● **Trecho do texto**:
━━━━━━━━━━━━━━━━━━━━━━━━━━━━━━
Rio Grande do Sul

MEMÓRIA

Lúcida Tristeza: Este é Luiz Almeida Araújo, assassinado pela ditadura

Foi sequestrado no dia 24 de junho de 1971

Brasil de Fato | Porto Alegre |
Foi sequestrado no dia 24 de junho de 1971, em São Paulo, e nunca mais foi visto / Foto: Arquivo pessoal - Foto: Arquivo Pessoal

Luiz foi um militante pela liberdade através da Ação Libertadora Nacional (ALN). Iniciou sua atuação política no movimento estudantil secundarista e, após várias prisões e torturas, foi dado como desaparecido. Nesta última parte da série Lúcida Tristeza, a entrevista é com sua mãe, Maria José Mendes de Almeida.

A série Lúcida Tristeza é composta de trechos de conversas de encontros com familiares de mortos e desaparecidos da ditadura militar no Brasil, permeados por algumas fotos e breves percepções pessoais acerca do assunto.

Leia também as outras entrevistas da série:

- Este é Devanir José de Carvalho, assassinado pela ditadura

- Este é Virgílio Gomes da Silva, assassinado pela ditadura

- Este é Bergson Gurjão Farias, assassinado pela ditadura



Luiz Almeida Araújo / Foto: Arquivo pessoal

Este é Luiz Almeida Araújo, assassinado pelos militares aos 27 anos. Foi sequestrado no dia 24 de junho de 1971, enquanto caminhava pela Avenida Angélica, em São Paulo. Quando desapareceu, sua companheira Josephina Vargas Hernandes estava grávida, e encontrava-se viajando em missão fora do país. Luiz sumiu sem conhecer a filha, Alina. O Relatório Oficial do Ministério da Marinha, de 1993, afirma sobre Luiz: “AGO/71 – teria sido dado como morto”.

Em 2012, na execução do projeto Ausências, de Gustavo Germano, tive a oportunidade de conversar com dona Maria José Mendes de Almeida, mãe de Luiz. Nos sentamos na varanda da casa de sua filha, Maria do Amparo, em Recife (PE).

Peço que você se apresente.

Maria José: Eu sou Maria José de Almeida Araújo, a mãe de Luiz, cujo filho eu perdi de uma maneira muito, muito, muito ingrata, muito difícil, muito sofrida. Ele era tudo de bom que eu tinha na minha vida. Meu primeiro filho... filho, amigo, era tudo pra mim. Era a única companhia que eu tinha, realmente era ele né, meu filho mais velho. Era uma pessoa muito inteligente, não tenha dúvida. Humano mais era impossível. O que ele pudesse fazer, por qualquer pessoa, ele fazia. Eu pelo menos considerava o meu filho assim, um anjo.
━━━━━━━━━━━━━━━━━━━━━━━━━━━━━━
[Registros armazenados]
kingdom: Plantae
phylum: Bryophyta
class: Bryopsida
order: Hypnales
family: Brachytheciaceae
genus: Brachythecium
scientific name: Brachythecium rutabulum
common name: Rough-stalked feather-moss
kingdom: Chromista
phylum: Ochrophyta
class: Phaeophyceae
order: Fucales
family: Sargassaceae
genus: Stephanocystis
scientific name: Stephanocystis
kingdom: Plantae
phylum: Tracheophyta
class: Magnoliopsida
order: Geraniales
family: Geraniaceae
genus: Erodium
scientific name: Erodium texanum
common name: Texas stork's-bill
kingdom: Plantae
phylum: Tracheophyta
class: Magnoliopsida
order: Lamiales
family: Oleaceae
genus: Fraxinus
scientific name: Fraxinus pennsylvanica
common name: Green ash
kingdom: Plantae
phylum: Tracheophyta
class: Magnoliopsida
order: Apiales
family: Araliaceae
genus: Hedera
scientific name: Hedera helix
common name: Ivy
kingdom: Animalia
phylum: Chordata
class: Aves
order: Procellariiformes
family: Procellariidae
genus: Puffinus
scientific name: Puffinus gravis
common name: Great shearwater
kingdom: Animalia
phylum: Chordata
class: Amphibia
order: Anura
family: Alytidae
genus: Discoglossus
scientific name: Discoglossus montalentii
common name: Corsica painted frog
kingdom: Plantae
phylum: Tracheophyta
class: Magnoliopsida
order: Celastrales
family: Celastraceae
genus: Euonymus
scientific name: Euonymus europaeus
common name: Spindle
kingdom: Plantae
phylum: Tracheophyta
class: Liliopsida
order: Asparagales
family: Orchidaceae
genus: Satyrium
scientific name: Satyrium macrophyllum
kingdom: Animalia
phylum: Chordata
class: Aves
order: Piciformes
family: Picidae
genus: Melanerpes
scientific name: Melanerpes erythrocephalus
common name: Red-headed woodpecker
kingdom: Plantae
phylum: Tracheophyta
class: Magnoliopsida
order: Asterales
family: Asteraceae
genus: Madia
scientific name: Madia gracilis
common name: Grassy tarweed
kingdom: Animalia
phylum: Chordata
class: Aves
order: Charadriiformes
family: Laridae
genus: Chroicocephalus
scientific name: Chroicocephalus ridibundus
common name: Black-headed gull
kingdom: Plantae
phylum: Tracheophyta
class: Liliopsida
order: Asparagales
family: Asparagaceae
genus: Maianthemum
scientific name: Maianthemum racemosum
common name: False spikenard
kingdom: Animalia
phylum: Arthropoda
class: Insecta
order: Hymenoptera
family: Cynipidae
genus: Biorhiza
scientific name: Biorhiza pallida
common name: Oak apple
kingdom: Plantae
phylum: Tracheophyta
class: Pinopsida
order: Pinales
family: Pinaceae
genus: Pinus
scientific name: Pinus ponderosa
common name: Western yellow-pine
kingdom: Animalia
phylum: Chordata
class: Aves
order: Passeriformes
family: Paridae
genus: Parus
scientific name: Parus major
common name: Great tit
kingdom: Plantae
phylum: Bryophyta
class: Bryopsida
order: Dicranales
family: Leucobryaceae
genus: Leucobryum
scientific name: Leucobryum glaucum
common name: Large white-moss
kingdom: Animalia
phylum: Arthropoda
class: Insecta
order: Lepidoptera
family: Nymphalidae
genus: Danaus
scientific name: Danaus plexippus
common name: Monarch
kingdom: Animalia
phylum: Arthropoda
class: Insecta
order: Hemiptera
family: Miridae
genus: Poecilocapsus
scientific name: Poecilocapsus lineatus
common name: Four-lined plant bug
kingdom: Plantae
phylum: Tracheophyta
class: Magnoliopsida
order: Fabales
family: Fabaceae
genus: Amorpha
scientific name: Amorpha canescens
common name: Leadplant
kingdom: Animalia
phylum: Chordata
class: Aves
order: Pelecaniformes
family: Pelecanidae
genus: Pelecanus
━━━━━━━━━━━━━━━━━━━━━━━━━━━━━━
● **Seu objetivo**: Dê sequência à reportagem sobre Luiz Almeida Araújo, começando logo após a última fala de Maria José.

● **Resultado final**:
E como foi se acostumar com essa falta, dona Maria José?

Maria José: Nunca me acostumei, nunca aceitei. Procurei nunca esquecer meu filho. Se vou na missa mando rezar missa, entendeu? Na igreja, rezo por ele, penso que tô vendo ele. Eu lembro do meu filho como eu tô vendo você. Pode acreditar... Procurei muito, sonhei muito, vi muitas vezes o meu filho no meu pensamento. Entendeu? Eu ouvi gritos. Quer dizer, isso tudo na imaginação. Como se fosse um filme passando. Eu lembrava de tudo, de tudo. Guardei roupa dele por muito tempo. Beijava a roupa, pedia a Deus. Até hoje, se você quer saber, até hoje eu escuto dizer “mãe”. Até me arrepio, porque muitas vezes eu tô em casa e digo “oi, tô aqui!” Entendeu? Oxente vou olhar e não tem ninguém... Entendesse?

(Não consigo mais intervir para fazer perguntas. Dona Maria José emenda um raciocínio no outro. Respeito aqui a ordem lógica de seus pensamentos.)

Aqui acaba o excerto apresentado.